Historically, thermal, dispatchable generators have been the primary providers of forward contracts in the British electricity market. As renewable generation becomes increasingly important, the availability of forward contracts from thermal generators is likely to fall. As markets for forward contracts tighten, the cost of procuring forward contracts will increase relative to the spot price of electricity (i.e., forward premia will increase). Domestic consumers paying the DTC will see their cost of energy increase because the commodity cost allowance depends on forward contract prices.
Market participants and commentators have long understood that liquidity in forward contracts may worsen and forward premia may increase, however quantitative estimates of the extent of that effect are scarce. Centrica commissioned Senior Managing Director George Anstey and Consultant Magnus Martinsen to quantify the impact of a changing generation mix on forward market liquidity and spot premia. NERA conducted innovative bottom-up modeling of the evolution in the cost of hedges. The process followed a three-stage modeling approach, with the first stage being electricity market modeling, followed by the assessment of the forward premium using a Value at Risk (VaR) framework, and ending with the identification of the forward premium across the market. To our knowledge, NERA’s study is the first empirical attempt to quantify the impact of a changing generation mix on forward premia and liquidity using a value at risk methodology.

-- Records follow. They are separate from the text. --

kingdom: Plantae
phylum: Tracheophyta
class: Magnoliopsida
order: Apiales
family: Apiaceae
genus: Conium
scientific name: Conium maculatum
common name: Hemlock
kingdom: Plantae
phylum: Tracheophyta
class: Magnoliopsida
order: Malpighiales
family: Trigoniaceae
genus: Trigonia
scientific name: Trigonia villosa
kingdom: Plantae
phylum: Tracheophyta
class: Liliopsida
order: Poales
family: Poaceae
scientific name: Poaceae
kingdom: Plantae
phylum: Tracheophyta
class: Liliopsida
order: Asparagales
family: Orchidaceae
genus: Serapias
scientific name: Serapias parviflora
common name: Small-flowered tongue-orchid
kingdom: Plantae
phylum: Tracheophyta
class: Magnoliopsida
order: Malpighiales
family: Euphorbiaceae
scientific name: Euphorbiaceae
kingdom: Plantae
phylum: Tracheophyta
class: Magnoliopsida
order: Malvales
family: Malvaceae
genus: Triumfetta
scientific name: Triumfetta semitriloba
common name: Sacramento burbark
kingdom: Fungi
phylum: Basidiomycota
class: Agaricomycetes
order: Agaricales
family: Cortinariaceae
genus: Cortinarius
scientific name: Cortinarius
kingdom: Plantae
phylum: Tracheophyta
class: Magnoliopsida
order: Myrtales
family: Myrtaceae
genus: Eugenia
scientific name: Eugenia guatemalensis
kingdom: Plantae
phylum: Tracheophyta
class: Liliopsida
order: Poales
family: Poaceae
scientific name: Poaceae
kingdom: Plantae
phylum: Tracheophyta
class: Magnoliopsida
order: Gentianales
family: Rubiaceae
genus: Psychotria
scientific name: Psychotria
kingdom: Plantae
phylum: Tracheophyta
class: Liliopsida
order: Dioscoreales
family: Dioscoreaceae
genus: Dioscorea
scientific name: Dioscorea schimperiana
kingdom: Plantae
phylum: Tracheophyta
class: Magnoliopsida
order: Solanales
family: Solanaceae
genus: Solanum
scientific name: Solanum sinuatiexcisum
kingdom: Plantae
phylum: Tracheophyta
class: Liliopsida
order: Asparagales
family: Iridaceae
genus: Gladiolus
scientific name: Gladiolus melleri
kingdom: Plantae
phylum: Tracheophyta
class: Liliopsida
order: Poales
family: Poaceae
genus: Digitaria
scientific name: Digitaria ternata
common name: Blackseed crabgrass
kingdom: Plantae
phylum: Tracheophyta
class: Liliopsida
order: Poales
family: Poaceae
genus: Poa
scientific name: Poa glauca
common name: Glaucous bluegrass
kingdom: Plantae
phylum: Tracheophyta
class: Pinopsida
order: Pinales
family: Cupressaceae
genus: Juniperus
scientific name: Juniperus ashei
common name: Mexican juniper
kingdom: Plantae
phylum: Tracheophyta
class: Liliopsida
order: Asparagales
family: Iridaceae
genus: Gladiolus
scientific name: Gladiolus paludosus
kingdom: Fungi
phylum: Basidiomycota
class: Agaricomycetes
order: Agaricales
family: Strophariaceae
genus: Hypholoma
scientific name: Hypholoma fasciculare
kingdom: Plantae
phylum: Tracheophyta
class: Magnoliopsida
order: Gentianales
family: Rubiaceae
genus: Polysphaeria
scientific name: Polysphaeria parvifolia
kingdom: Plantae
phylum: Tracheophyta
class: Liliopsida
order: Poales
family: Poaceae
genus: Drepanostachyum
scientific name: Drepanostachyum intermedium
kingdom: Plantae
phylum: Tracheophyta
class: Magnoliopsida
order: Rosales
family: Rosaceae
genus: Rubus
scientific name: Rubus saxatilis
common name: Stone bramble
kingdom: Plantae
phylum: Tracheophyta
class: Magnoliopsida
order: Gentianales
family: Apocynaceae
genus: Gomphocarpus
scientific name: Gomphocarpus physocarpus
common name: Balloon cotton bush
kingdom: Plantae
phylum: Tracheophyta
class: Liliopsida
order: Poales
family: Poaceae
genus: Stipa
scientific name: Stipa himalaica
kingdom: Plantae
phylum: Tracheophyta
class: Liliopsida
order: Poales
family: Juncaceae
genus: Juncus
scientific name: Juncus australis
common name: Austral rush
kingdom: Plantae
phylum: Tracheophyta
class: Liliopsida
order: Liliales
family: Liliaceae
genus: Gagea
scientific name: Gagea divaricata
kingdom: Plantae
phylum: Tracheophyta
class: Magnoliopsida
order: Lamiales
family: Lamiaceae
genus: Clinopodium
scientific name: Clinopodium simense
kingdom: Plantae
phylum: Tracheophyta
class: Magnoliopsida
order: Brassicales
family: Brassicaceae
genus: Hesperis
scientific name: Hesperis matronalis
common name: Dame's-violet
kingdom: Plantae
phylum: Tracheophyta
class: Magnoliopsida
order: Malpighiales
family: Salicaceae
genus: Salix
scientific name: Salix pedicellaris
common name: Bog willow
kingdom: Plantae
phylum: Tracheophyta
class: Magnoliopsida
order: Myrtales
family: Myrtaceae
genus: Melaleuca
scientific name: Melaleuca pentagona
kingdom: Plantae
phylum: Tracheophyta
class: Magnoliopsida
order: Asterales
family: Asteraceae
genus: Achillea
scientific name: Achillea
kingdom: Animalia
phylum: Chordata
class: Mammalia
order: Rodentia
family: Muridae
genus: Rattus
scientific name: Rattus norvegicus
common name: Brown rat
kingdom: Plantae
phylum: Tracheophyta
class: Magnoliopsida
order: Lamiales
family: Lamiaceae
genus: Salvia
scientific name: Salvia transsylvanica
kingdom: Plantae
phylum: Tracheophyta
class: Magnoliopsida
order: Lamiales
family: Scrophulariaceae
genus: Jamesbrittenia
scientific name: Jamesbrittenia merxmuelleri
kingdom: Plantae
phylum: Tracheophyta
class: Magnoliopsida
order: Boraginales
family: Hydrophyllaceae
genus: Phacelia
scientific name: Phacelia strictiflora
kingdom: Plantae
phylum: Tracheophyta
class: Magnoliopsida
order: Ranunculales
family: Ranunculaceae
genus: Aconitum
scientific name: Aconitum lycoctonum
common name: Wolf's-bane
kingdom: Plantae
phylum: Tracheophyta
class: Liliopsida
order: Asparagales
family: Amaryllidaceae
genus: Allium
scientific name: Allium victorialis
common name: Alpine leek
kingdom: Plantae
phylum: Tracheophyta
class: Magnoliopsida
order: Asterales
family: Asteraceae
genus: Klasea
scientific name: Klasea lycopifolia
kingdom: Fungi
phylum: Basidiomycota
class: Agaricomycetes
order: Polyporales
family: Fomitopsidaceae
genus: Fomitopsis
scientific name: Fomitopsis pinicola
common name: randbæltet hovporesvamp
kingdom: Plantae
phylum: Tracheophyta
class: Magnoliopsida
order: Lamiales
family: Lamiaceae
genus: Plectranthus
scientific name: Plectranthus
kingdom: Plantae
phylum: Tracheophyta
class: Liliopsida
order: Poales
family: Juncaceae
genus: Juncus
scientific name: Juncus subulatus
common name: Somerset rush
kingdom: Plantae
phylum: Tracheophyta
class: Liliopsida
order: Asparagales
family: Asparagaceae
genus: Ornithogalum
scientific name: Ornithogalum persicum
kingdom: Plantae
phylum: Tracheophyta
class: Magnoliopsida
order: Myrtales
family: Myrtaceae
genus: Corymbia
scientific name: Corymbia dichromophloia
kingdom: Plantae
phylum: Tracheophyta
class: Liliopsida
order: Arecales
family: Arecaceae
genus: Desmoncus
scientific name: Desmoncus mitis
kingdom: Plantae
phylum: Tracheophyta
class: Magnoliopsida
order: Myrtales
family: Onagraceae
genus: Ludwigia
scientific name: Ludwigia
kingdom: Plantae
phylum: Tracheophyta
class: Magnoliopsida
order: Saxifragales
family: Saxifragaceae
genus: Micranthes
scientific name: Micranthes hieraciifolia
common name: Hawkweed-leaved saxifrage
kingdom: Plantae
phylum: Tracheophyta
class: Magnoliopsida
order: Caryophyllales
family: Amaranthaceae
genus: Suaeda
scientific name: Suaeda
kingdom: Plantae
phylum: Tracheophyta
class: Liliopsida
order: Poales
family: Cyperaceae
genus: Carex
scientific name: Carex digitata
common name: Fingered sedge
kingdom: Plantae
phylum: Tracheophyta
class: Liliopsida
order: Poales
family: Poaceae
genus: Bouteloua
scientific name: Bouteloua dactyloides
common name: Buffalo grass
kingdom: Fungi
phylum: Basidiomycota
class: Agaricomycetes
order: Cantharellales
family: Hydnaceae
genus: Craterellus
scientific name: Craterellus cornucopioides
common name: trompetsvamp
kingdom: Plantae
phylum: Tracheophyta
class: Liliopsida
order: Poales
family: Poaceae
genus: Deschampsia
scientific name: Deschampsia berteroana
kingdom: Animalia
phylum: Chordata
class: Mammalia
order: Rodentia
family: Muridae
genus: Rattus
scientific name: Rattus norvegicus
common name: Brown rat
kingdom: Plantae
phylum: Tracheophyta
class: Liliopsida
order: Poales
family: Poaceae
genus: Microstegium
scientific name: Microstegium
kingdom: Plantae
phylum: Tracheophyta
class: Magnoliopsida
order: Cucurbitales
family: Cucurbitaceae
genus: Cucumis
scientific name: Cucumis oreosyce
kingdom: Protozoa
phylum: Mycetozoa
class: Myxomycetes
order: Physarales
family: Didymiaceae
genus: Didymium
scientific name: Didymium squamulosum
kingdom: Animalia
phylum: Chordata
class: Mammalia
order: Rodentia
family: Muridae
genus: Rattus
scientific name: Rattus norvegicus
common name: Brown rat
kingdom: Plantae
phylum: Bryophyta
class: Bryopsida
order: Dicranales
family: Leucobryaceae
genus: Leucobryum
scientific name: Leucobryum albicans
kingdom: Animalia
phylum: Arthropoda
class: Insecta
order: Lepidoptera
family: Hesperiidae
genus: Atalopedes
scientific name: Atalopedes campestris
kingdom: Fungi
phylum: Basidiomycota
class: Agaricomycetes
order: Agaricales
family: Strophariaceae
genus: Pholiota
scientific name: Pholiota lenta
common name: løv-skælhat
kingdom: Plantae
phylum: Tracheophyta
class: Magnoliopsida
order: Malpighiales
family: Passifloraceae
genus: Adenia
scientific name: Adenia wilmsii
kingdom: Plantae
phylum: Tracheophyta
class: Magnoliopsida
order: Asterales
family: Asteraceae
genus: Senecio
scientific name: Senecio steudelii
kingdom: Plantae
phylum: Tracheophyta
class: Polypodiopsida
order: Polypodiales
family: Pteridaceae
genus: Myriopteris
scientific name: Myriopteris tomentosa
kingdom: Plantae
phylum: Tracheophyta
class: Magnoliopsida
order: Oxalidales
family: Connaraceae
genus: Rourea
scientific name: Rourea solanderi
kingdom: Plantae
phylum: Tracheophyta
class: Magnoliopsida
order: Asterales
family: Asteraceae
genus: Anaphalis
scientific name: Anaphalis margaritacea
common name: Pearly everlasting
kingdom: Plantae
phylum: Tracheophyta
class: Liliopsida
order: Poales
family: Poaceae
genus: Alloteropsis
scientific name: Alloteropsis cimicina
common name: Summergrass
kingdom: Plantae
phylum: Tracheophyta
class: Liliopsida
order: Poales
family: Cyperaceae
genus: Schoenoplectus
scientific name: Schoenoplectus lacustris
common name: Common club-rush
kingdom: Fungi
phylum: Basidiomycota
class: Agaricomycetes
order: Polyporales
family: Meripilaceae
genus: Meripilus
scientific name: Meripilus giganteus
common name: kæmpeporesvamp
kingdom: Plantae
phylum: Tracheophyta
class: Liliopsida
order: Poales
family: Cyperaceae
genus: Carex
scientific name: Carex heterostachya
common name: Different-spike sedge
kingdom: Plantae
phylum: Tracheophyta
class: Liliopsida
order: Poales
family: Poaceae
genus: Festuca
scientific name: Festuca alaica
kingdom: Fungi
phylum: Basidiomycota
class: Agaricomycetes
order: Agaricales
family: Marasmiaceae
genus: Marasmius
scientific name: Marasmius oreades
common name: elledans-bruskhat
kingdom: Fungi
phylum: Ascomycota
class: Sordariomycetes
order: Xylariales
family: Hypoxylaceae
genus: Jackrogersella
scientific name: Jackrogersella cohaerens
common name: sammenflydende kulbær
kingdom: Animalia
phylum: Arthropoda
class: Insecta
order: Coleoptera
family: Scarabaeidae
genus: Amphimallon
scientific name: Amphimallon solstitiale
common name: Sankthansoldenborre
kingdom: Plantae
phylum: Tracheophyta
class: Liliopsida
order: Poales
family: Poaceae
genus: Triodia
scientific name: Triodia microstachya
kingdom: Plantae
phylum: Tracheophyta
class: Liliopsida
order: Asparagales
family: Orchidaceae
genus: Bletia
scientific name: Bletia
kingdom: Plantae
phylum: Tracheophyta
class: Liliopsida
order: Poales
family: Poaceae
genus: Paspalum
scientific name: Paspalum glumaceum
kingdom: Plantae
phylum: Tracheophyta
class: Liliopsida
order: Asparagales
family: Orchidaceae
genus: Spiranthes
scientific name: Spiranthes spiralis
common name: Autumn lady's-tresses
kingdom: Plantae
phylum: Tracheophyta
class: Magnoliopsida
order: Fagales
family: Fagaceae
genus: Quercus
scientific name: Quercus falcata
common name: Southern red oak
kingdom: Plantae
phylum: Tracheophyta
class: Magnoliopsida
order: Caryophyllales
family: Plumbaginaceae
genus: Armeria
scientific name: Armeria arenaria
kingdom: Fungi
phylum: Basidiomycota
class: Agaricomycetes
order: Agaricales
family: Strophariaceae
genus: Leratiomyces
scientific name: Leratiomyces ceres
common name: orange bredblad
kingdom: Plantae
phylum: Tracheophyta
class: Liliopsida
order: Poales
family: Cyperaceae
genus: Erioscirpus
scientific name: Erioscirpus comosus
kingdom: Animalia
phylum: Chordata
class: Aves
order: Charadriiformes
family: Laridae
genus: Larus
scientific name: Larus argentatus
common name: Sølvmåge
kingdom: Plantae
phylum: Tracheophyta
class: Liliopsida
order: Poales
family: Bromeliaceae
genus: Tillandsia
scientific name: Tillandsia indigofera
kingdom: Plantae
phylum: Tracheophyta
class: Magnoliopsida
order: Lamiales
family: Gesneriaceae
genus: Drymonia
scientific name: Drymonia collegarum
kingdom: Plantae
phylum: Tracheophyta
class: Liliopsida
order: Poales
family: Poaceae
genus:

The results of the modeling suggest the average risk premia will increase between 2023 and 2025. NERA’s findings suggest consumers may benefit from redesigning the DTC in a decarbonized electricity system, as the current DTC design can result in higher material costs to consumers. Thus, NERA proposed alternative reforms to the DTC methodology and the Contracts for Difference (CfD) framework, alongside an exploration of the impact of market designs considered in the REMA process on liquidity and the cost of hedging.